> [Instructions for the task]: Search the listing for the word "yang". Copy every line where it is found.

> [Input]:
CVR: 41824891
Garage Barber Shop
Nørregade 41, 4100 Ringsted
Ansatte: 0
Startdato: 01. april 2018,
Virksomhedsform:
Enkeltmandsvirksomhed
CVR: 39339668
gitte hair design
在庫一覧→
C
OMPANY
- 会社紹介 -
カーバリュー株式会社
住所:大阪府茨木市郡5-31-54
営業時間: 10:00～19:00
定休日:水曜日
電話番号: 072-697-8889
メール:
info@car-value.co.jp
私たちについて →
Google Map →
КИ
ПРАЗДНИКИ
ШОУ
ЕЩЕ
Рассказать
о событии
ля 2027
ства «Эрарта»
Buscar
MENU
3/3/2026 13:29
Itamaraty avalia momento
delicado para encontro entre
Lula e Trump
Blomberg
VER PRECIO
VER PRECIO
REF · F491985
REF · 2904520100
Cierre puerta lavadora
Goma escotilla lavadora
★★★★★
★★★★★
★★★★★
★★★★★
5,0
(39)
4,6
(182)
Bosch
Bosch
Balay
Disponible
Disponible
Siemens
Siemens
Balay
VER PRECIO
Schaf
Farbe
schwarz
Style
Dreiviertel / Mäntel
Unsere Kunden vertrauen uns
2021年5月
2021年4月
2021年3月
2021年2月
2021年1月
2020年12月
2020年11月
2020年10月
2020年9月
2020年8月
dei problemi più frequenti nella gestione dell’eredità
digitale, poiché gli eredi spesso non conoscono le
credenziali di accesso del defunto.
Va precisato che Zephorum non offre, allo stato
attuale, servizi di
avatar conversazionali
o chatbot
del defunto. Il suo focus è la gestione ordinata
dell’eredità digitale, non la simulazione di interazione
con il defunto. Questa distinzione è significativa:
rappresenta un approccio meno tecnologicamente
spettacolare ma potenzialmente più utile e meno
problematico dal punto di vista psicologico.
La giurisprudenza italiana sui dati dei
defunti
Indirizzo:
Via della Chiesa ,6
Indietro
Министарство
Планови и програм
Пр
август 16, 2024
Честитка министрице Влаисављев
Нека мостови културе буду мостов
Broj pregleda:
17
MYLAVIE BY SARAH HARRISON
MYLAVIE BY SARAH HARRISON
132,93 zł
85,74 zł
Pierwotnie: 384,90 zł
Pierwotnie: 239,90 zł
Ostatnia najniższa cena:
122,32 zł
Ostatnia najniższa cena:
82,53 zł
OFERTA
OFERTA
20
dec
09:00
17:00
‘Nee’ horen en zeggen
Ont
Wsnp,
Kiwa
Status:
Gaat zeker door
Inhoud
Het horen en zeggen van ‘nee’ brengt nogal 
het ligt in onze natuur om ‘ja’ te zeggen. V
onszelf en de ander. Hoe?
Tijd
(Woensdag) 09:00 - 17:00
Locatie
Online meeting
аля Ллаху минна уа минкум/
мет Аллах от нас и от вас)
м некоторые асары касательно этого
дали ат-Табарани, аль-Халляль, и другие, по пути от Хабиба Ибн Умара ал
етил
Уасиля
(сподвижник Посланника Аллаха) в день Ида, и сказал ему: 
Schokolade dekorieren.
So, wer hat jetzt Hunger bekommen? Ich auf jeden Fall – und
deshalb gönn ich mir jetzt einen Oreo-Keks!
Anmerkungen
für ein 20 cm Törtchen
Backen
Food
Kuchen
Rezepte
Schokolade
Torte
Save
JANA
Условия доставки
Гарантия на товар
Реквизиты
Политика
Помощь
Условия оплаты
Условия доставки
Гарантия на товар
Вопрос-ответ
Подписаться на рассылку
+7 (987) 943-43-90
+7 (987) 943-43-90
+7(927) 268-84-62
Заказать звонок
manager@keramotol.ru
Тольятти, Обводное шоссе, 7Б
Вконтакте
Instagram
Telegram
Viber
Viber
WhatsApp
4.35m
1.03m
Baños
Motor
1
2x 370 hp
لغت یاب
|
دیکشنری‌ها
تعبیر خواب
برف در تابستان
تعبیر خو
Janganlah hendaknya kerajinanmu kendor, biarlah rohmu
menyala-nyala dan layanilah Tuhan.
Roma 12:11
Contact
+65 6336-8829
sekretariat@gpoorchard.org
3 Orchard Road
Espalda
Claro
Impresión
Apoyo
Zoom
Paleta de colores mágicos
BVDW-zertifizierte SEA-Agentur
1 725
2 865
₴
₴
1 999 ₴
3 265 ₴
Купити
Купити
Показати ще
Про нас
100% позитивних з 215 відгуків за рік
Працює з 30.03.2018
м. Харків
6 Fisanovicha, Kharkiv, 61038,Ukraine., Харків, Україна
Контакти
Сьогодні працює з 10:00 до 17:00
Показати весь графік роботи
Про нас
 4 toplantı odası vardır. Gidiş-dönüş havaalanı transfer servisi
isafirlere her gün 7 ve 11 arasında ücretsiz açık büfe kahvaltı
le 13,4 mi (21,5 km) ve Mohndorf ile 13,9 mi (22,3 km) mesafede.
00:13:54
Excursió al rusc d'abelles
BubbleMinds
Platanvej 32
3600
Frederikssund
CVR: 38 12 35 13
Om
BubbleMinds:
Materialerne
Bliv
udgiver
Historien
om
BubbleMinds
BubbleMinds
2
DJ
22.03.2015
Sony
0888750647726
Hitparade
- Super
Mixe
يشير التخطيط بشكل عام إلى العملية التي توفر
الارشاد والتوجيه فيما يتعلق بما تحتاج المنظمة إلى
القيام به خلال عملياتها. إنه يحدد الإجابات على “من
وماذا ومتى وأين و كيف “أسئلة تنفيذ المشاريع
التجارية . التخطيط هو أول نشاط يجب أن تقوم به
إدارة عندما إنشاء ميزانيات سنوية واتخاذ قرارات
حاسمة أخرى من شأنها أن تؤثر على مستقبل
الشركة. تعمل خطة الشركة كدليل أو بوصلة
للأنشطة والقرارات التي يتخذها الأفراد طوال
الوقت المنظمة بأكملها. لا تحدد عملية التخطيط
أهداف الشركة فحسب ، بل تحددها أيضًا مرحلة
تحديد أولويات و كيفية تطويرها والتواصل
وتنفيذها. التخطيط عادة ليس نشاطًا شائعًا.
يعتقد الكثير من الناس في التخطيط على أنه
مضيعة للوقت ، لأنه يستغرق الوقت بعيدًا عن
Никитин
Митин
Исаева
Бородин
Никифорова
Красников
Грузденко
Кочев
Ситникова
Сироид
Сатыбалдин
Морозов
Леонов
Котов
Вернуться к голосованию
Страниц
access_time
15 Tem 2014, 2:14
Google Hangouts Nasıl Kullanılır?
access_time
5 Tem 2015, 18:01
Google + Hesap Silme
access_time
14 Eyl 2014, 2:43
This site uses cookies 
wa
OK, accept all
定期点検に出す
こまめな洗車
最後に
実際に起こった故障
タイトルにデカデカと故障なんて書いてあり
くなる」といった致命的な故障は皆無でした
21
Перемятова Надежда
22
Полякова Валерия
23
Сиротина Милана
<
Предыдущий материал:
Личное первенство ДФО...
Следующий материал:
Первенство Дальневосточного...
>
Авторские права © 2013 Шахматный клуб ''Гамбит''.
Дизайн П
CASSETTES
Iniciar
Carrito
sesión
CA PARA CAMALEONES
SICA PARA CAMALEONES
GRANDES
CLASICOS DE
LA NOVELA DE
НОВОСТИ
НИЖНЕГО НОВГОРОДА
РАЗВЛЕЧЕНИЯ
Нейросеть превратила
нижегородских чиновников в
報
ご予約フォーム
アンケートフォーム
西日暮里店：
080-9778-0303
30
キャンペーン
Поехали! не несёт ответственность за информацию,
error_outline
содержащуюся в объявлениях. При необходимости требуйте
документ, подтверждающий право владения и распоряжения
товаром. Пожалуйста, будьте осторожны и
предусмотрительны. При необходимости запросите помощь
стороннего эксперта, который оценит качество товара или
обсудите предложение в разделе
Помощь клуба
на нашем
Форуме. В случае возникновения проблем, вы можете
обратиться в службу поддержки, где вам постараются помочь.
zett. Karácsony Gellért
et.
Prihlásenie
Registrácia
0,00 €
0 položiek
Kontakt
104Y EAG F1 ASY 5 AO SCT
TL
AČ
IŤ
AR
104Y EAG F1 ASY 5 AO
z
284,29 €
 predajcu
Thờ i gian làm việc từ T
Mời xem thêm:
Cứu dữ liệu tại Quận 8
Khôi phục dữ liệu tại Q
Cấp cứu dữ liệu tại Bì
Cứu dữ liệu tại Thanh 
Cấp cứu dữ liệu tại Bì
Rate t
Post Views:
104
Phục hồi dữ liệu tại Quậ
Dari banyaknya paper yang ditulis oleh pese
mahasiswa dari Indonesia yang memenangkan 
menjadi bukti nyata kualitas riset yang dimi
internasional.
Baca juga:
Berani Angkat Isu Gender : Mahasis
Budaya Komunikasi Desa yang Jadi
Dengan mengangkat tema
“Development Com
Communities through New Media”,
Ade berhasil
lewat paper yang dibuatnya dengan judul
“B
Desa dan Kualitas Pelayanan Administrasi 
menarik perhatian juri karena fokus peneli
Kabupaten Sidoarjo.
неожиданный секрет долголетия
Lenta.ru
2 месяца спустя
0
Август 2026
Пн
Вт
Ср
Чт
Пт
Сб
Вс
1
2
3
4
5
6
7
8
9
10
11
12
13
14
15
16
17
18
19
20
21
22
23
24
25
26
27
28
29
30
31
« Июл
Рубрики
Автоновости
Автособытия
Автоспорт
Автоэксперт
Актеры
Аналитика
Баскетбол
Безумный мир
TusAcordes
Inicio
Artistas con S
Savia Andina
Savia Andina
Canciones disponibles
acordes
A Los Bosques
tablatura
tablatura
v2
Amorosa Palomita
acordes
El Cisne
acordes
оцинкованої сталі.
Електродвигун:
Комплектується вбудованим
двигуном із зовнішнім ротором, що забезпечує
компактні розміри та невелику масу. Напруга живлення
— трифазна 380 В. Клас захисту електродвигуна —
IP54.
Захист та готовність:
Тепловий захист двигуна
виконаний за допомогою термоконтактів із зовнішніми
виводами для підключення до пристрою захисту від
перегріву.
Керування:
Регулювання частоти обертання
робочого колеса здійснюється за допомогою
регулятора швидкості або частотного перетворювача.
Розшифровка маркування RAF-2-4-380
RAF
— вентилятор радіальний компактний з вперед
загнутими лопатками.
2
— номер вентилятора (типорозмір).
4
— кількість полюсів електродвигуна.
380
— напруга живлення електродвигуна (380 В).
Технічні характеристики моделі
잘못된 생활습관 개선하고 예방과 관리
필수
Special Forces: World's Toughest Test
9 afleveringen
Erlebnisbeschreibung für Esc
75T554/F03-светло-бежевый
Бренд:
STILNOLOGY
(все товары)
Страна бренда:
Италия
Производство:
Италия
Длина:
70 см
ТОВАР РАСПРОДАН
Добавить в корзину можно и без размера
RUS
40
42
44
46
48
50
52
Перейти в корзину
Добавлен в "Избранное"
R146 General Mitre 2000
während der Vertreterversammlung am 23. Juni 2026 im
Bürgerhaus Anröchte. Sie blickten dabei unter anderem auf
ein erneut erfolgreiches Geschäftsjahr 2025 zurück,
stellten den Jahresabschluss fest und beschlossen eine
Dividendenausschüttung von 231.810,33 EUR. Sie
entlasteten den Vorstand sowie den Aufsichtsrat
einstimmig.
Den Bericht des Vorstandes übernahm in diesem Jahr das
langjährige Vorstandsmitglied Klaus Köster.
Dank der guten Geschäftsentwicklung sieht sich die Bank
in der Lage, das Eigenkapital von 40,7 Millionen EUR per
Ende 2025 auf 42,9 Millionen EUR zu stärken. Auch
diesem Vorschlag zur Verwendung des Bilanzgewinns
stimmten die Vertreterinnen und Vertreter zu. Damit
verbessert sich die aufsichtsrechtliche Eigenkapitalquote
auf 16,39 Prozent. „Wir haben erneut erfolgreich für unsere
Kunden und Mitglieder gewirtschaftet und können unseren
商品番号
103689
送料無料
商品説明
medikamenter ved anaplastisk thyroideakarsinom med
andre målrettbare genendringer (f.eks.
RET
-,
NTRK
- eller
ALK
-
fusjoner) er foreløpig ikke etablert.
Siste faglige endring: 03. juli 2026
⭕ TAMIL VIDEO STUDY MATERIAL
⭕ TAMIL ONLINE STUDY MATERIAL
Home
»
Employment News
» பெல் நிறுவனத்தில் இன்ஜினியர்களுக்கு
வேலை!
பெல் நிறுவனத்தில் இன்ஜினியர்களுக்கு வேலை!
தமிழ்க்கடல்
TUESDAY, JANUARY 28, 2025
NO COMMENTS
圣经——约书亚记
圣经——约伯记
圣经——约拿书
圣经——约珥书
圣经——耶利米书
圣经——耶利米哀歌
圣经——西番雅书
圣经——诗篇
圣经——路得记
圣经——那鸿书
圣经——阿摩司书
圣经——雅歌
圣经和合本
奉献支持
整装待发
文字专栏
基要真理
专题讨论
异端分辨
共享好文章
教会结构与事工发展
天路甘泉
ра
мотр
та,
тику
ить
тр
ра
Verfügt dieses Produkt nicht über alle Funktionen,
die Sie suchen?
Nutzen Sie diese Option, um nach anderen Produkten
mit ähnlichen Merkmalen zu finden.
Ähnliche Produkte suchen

> [Solution for this exercise]:
Dari banyaknya paper yang ditulis oleh pese
mahasiswa dari Indonesia yang memenangkan 
menjadi bukti nyata kualitas riset yang dimi
Budaya Komunikasi Desa yang Jadi
lewat paper yang dibuatnya dengan judul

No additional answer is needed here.